Why is $\mathcal{PML}_0(S)$ compact?

I'm starting to study geodesic laminations on hyperbolic surfaces and in particular I'm focusing my attention on $\mathcal{PML}_0(S)$, the space of projective classes of measured geodesic laminations with compact support on the surface $S$. This space is compact (it is stated for example in the article "On Teichmueller’s metric and Thurston’s asymmetric metric on Teichmueller space" by Papadopoulos and Theret) but I can not find a proof of this fact.

I've checked the uncompleted book "Closed curves on surfaces" by Bonahon: there it is proven that $\mathcal{PML}(S)$ (projective classes of measured geodesic laminations) is compact, but then I should prove that $\mathcal{PML}_0(S)$ is closed in $\mathcal{PML}(S)$ and I have no clues.

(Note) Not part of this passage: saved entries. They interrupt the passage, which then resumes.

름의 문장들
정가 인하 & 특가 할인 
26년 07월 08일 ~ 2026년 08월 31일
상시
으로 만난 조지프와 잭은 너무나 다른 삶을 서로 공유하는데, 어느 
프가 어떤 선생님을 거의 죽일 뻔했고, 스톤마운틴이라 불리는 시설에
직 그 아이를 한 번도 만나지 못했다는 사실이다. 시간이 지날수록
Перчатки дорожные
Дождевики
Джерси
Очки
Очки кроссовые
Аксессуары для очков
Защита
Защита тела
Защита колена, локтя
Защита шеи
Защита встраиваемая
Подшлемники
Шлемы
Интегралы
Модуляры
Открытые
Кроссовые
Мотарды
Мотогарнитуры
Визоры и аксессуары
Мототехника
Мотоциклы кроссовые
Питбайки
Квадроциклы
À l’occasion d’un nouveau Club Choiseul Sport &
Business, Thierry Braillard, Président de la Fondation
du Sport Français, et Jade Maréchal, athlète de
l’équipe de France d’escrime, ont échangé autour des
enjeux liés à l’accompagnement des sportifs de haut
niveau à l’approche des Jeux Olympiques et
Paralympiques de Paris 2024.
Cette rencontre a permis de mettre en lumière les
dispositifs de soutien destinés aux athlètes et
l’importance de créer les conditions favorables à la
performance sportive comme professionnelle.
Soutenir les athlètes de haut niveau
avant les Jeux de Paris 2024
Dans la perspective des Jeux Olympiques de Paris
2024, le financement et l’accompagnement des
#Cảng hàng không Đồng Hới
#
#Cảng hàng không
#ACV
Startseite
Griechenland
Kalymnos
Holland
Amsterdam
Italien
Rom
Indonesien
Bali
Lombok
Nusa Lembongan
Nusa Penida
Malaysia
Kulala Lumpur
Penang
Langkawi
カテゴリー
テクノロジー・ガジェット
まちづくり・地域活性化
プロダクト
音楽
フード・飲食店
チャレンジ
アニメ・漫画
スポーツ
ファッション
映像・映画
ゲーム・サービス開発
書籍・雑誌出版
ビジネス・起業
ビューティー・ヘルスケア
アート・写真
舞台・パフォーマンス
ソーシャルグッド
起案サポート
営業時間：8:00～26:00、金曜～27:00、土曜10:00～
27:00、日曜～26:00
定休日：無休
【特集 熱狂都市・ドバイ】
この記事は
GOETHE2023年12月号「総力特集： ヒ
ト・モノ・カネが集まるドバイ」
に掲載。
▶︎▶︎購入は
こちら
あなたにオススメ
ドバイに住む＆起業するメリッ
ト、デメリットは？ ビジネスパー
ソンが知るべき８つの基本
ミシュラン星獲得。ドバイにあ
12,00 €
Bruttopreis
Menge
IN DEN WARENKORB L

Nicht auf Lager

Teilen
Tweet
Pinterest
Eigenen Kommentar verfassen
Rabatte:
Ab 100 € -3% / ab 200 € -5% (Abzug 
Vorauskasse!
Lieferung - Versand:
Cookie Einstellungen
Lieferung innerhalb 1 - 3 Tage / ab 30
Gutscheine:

So:

Is $\mathcal{PML}_0(S)$ closed in $\mathcal{PML}(S)$? Why?

Also, the proof of the compactness of $\mathcal{PML}(S)$ is given in a metric independent way (considering geodesic laminations as points in the boundary of the universal cover) which is less natural to me than the metric dependent fashion.

Can you provide me of a reference of a proof of the compactness of $\mathcal{PML}_0(S)$ in a metric dependent way?